Quelques instants avant le décollage, le Sergent NGAMI, le mécanicien navigant accompagnant le pilote, est remplacé par le Sergent Bernard MABIKA, originaire de la région du Niari, tout comme le pilote. Lorsque le Lieutenant DOUGANGOYE, pilote expérimenté, fait décoller l’hélicoptère, il ne peut penser que c’est l’ultime voyage, sans retour, de ce qu’il ne reverra plus jamais son épouse MOMBO NIANGUI Elisabeth (1948-1990) et ses quatre enfants en bas âge.

Dans l’apres-midi, après plusieurs rotations dans la region du Pool, deux hélicoptères regagnent la base aérienne, mais le troisième appareil piloté par le Lieutenant DOUGANGOYE, avec à ses côtés le Sergent Bernard MABIKA, manque à l’appel. Vers 17 heures, le Haut commandement militaire porte à la connaissance des familles DOUGANGOYE et MABIKA la douloureuse nouvelle sur le crash de l’hélicoptère, survenu lorsque celui-ci survolait la forêt de Bangou, autour des localités de KILEBEMOUSIA et KINDAMBA.

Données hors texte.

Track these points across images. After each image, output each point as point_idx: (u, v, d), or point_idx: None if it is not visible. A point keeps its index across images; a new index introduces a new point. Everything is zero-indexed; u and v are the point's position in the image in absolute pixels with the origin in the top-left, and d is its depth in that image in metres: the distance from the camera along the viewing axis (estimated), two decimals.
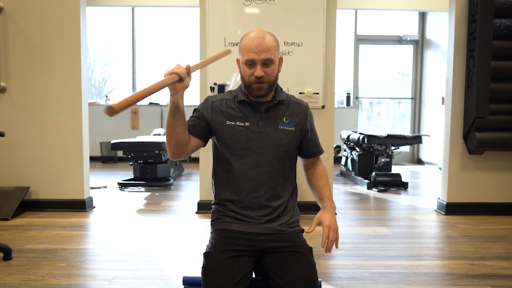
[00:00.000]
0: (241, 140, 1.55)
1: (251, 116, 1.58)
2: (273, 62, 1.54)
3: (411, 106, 8.37)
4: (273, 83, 1.58)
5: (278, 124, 1.59)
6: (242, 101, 1.60)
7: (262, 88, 1.54)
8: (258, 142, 1.56)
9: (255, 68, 1.52)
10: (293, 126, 1.61)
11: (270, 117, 1.59)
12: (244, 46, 1.54)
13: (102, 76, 9.22)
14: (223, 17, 3.86)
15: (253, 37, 1.52)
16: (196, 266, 2.53)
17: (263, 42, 1.51)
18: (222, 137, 1.58)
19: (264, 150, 1.56)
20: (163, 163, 5.41)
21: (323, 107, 3.93)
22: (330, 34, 3.90)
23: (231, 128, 1.57)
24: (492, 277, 2.47)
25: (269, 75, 1.54)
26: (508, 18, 3.72)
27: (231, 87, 3.82)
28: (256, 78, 1.52)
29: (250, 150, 1.55)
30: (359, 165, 5.80)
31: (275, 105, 1.61)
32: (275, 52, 1.55)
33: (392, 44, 8.30)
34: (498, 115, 3.79)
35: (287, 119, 1.61)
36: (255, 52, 1.50)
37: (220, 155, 1.61)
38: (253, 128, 1.57)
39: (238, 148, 1.56)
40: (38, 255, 2.74)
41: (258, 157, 1.55)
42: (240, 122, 1.57)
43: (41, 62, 3.85)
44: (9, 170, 3.91)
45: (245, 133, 1.56)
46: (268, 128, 1.57)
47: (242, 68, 1.56)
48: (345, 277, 2.45)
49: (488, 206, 3.97)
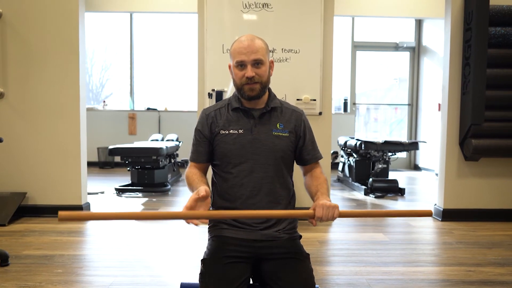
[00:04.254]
0: (235, 147, 1.56)
1: (245, 123, 1.59)
2: (263, 63, 1.55)
3: (408, 112, 8.41)
4: (265, 85, 1.58)
5: (272, 130, 1.59)
6: (235, 108, 1.61)
7: (254, 89, 1.55)
8: (252, 149, 1.56)
9: (246, 69, 1.54)
10: (287, 132, 1.61)
11: (264, 123, 1.60)
12: (234, 49, 1.56)
13: (100, 81, 9.23)
14: (221, 23, 3.88)
15: (242, 40, 1.55)
16: (193, 273, 2.53)
17: (252, 44, 1.53)
18: (218, 146, 1.59)
19: (258, 156, 1.56)
20: (161, 168, 5.41)
21: (320, 114, 3.95)
22: (327, 41, 3.93)
23: (225, 137, 1.58)
24: (488, 283, 2.48)
25: (260, 76, 1.55)
26: (502, 26, 3.76)
27: (229, 93, 3.84)
28: (247, 78, 1.53)
29: (245, 157, 1.56)
30: (356, 171, 5.82)
31: (268, 112, 1.61)
32: (265, 53, 1.57)
33: (389, 51, 8.36)
34: (494, 122, 3.82)
35: (280, 125, 1.61)
36: (245, 54, 1.53)
37: (217, 163, 1.62)
38: (246, 134, 1.57)
39: (233, 156, 1.56)
40: (35, 261, 2.74)
41: (253, 164, 1.56)
42: (233, 130, 1.58)
43: (39, 68, 3.86)
44: (6, 176, 3.91)
45: (239, 140, 1.56)
46: (262, 135, 1.58)
47: (234, 72, 1.59)
48: (342, 283, 2.46)
49: (484, 212, 3.99)
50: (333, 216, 1.40)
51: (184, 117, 7.80)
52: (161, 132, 7.77)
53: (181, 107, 8.23)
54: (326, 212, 1.39)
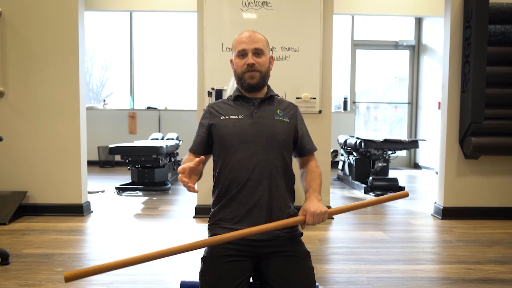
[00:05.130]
0: (235, 131, 1.58)
1: (245, 109, 1.63)
2: (263, 53, 1.62)
3: (407, 110, 8.41)
4: (264, 75, 1.64)
5: (274, 114, 1.63)
6: (236, 97, 1.67)
7: (254, 76, 1.60)
8: (253, 132, 1.57)
9: (247, 58, 1.60)
10: (287, 118, 1.65)
11: (264, 109, 1.64)
12: (236, 41, 1.65)
13: (100, 81, 9.22)
14: (220, 22, 3.88)
15: (244, 33, 1.64)
16: (193, 271, 2.53)
17: (253, 35, 1.62)
18: (218, 131, 1.60)
19: (260, 139, 1.57)
20: (161, 167, 5.42)
21: (320, 112, 3.95)
22: (327, 39, 3.93)
23: (225, 121, 1.61)
24: (489, 281, 2.49)
25: (260, 65, 1.61)
26: (502, 24, 3.76)
27: (229, 91, 3.84)
28: (248, 66, 1.59)
29: (245, 140, 1.56)
30: (356, 170, 5.82)
31: (268, 99, 1.67)
32: (265, 46, 1.64)
33: (389, 49, 8.35)
34: (494, 120, 3.82)
35: (281, 111, 1.66)
36: (246, 43, 1.60)
37: (217, 151, 1.62)
38: (247, 119, 1.60)
39: (233, 139, 1.57)
40: (35, 260, 2.74)
41: (254, 147, 1.56)
42: (234, 115, 1.62)
43: (39, 67, 3.86)
44: (7, 175, 3.91)
45: (239, 124, 1.59)
46: (263, 119, 1.61)
47: (235, 62, 1.64)
48: (342, 282, 2.46)
49: (484, 210, 3.99)
50: (322, 220, 1.48)
51: (184, 116, 7.80)
52: (161, 131, 7.77)
53: (181, 106, 8.23)
54: (316, 219, 1.47)
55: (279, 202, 1.56)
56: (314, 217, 1.46)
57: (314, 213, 1.46)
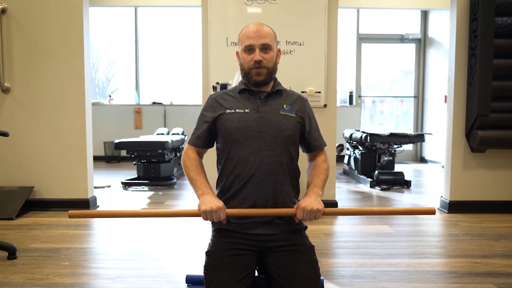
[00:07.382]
0: (240, 125, 1.55)
1: (251, 102, 1.60)
2: (271, 48, 1.57)
3: (414, 104, 8.36)
4: (271, 71, 1.59)
5: (279, 109, 1.60)
6: (242, 90, 1.63)
7: (261, 73, 1.56)
8: (258, 127, 1.55)
9: (254, 54, 1.55)
10: (294, 113, 1.62)
11: (270, 104, 1.60)
12: (243, 34, 1.59)
13: (105, 76, 9.25)
14: (225, 16, 3.87)
15: (251, 26, 1.58)
16: (199, 265, 2.54)
17: (260, 29, 1.56)
18: (223, 125, 1.58)
19: (265, 134, 1.55)
20: (167, 162, 5.43)
21: (325, 106, 3.93)
22: (332, 33, 3.91)
23: (231, 115, 1.58)
24: (495, 275, 2.47)
25: (267, 61, 1.57)
26: (509, 16, 3.71)
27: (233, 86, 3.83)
28: (255, 62, 1.55)
29: (251, 135, 1.54)
30: (362, 164, 5.80)
31: (274, 93, 1.63)
32: (273, 39, 1.59)
33: (395, 43, 8.30)
34: (500, 113, 3.78)
35: (287, 106, 1.62)
36: (253, 38, 1.55)
37: (222, 144, 1.60)
38: (253, 113, 1.57)
39: (238, 133, 1.55)
40: (42, 254, 2.76)
41: (259, 142, 1.54)
42: (239, 109, 1.58)
43: (45, 63, 3.87)
44: (13, 170, 3.94)
45: (244, 119, 1.56)
46: (269, 114, 1.58)
47: (242, 56, 1.59)
48: (347, 275, 2.46)
49: (491, 204, 3.97)
50: (314, 218, 1.48)
51: (190, 111, 7.80)
52: (166, 126, 7.79)
53: (187, 101, 8.24)
54: (307, 215, 1.47)
55: (283, 198, 1.55)
56: (304, 212, 1.47)
57: (304, 209, 1.47)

Dès le lendemain, des équipes de militaires sont envoyées dans la zone géographique supposée de la disparition de l’appareil afin de retrouver l’équipage disparu ou ce qui reste de l’épave de l’appareil. Cependant, quelques jours plus tard, sans motif apparent, l’Etat major de l’armée décide d’abandonner les recherches. Cette décision est d’autant troublante qu’aucune information n’est livrée aux familles angoissées, ni sur l’état d’avancement de l’enquête ni sur le périmètre géographique où sont circonscrites les opérations de recherche. Le silence de l’Etat-Major des Armées, à la tête duquel se trouve le Commandant Jacques Joachim YHOMBY-OPANGAULT, sème le trouble et tranche avec l’information livrée auparavant aux familles suivant laquelle l’hélicoptère aurait fait un crash vers MAYAMA. L’incompréhension et la colère des familles arrivent à leur paroxysme lorsque l’état-Major Militaire refuse de recevoir Madame DOUGANGOYE, née MOMBO NIANGUI Elisabeth, en pleurs.

Cette tragédie a créé un émoi dans la société et bousculé les consciences en 1972. Elle reste une énigme jusqu’à ce jour, 50 ans après les faits, puisqu’on n’a jamais retrouvé ni l’épave de l’hélicoptère ni les corps des deux membres d’équipage. Il est donc difficile d’invoquer un accident, car celui-ci suppose l’existence des faits, d’indices concordants et matériellement vérifiables. Mais, il n’en est rien.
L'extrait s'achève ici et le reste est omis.